Rédigé par La rédaction le Vendredi 19 Juin 2026



Le secteur marocain de l'orfèvrerie et de la bijouterie s'inquiète de l'influence croissante de prêteurs informels qui avanceraient des lingots ou de l'or brut à des artisans en difficulté financière. En échange, ils imposeraient des échéances lourdes, des garanties et des conditions qui peuvent placer les ateliers dans une dépendance durable.

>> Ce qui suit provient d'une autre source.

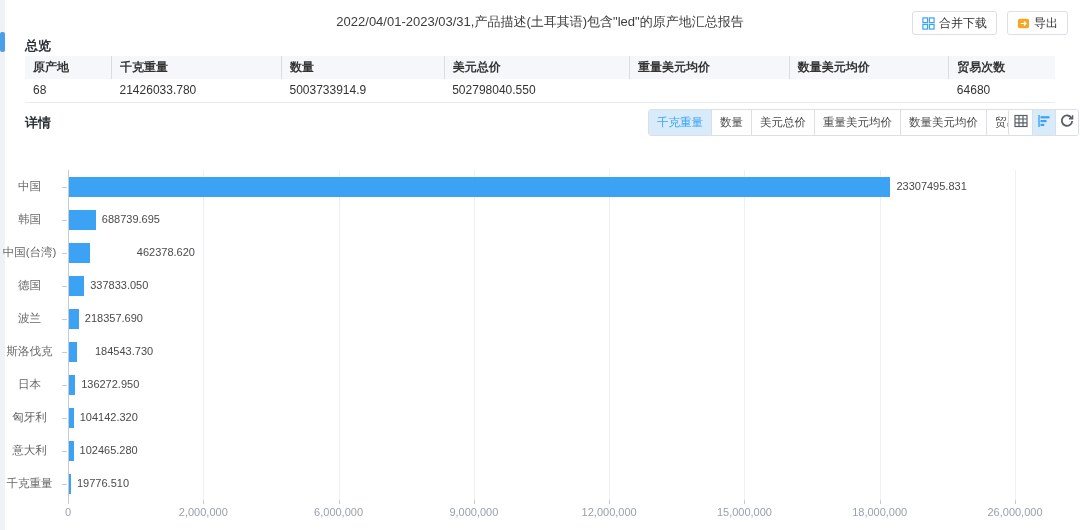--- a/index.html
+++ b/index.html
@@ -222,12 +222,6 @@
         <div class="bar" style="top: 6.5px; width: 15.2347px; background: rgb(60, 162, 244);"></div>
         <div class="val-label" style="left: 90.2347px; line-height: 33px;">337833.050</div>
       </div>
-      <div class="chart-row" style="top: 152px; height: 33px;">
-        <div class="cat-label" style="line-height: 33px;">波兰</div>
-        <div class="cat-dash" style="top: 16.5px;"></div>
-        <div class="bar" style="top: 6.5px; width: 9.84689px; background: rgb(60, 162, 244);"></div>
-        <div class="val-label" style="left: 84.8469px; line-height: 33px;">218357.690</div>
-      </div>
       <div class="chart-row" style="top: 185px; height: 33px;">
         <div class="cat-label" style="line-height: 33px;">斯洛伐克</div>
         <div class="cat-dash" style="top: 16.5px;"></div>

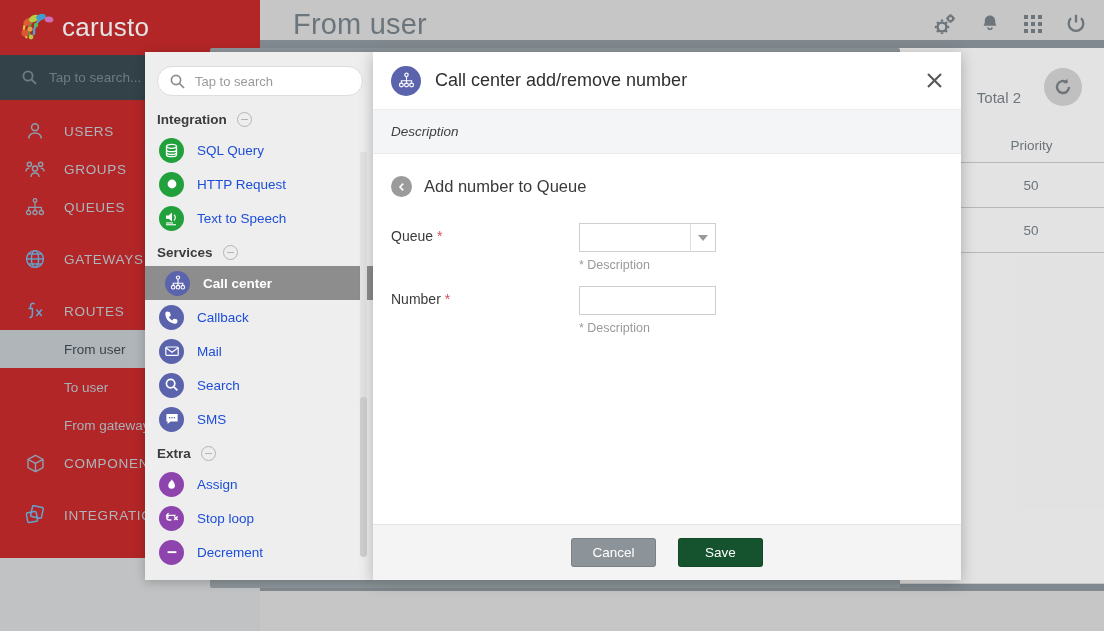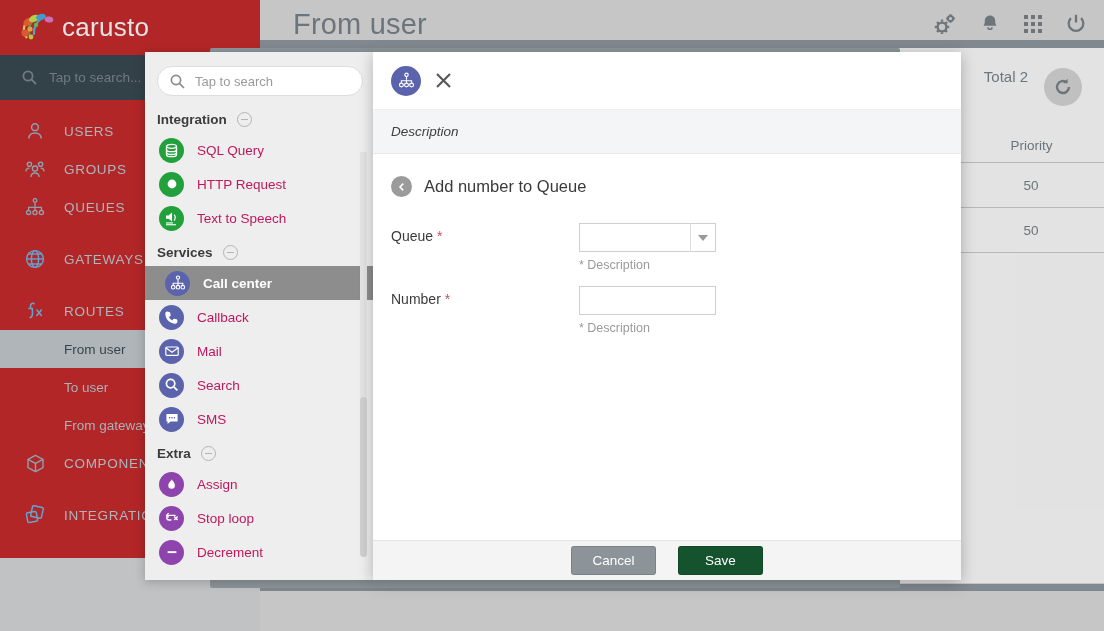--- a/index.html
+++ b/index.html
@@ -560,6 +560,7 @@
             <circle cx="12.8" cy="12.2" r="1.8"></circle>
         </svg>
       </span>
+      <span class="dlg-title">Call center add/remove number</span>
       <span class="dlg-close">
         <svg width="17" height="17" viewBox="0 0 17 17" stroke="currentColor" stroke-width="2.1">
           <line x1="2" y1="2" x2="15" y2="15"></line>

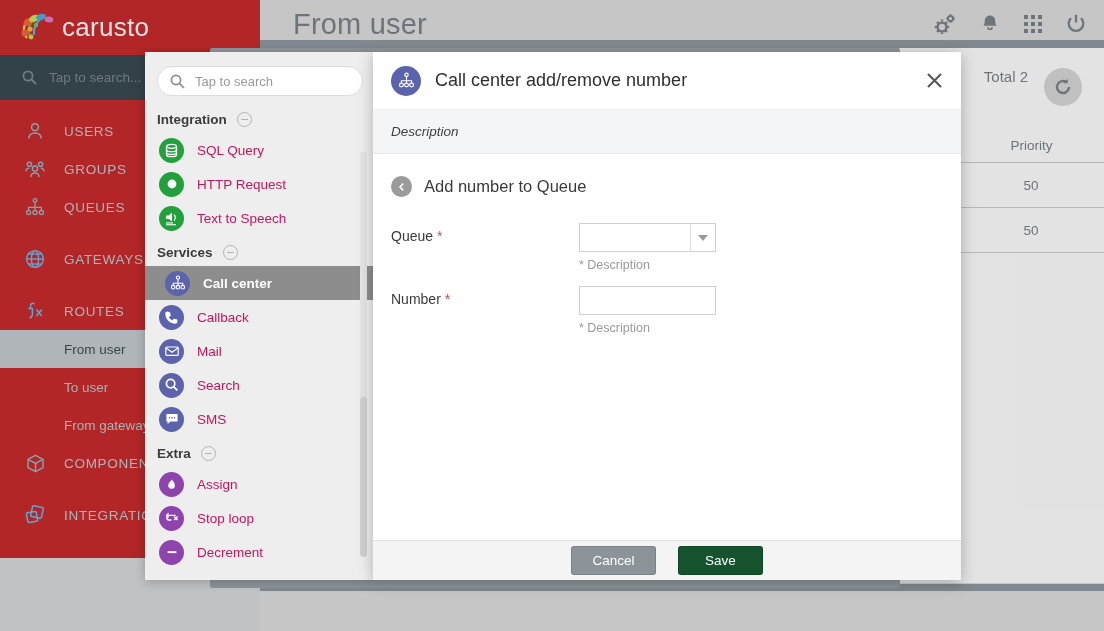--- a/index.html
+++ b/index.html
@@ -74,7 +74,7 @@
   }
   .total-row {
     position:absolute; right:22px; top:68px;
-    display:flex; align-items:flex-start; gap:16px;
+    display:flex; align-items:flex-end; gap:23px;
   }
   .total-txt { font-size:15px; color:#3f4c54; }
   .refresh-btn {

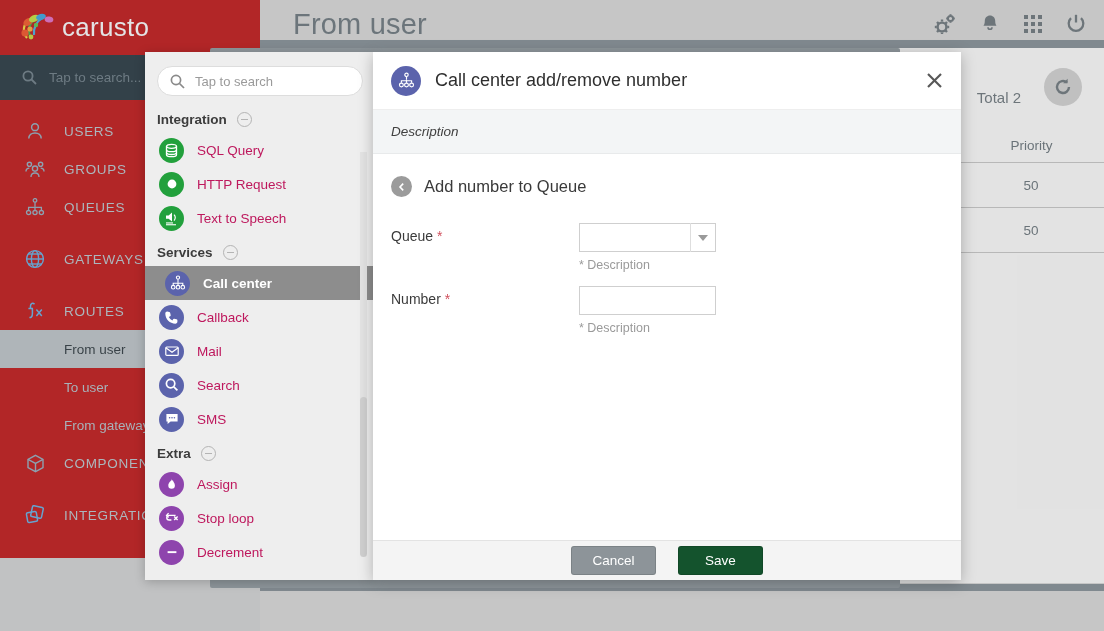--- a/index.html
+++ b/index.html
@@ -124,7 +124,7 @@
   .collapse-btn i { display:block; width:7px; height:1.6px; background:#b4b4b4; }
   .p-item {
     height:34px; display:flex; align-items:center; gap:13px; padding-left:14px;
-    font-size:13.5px; color:#be185d;
+    font-size:13.5px; color:#1d4ed8;
   }
   .p-item.sel { background:#8d8d8d; color:#fff; font-weight:bold;padding-left:20px; }
   .p-ico {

  Le phénomène est préoccupant parce qu'il touche un métier fragile, souvent fondé sur de petites structures familiales, une trésorerie limitée et une forte exposition à la volatilité du cours de l'or. Lorsqu'un artisan manque de matière première ou de liquidités, l'emprunt informel peut sembler être une issue rapide. Il devient parfois un piège.

  Des soupçons de contrebande et de blanchiment sont évoqués dans certains témoignages rapportés par la presse. Ils doivent être traités avec prudence : seules des enquêtes judiciaires peuvent établir des responsabilités individuelles. Mais le signal est suffisamment sérieux pour justifier une surveillance renforcée du marché et un accompagnement économique des artisans.

  L'enjeu est aussi culturel. L'orfèvrerie marocaine n'est pas une activité marginale. Elle porte des gestes, des savoir-faire, des héritages familiaux et une part du patrimoine artisanal national. Laisser les ateliers tomber sous la coupe de financeurs opaques reviendrait à affaiblir bien plus qu'un simple commerce.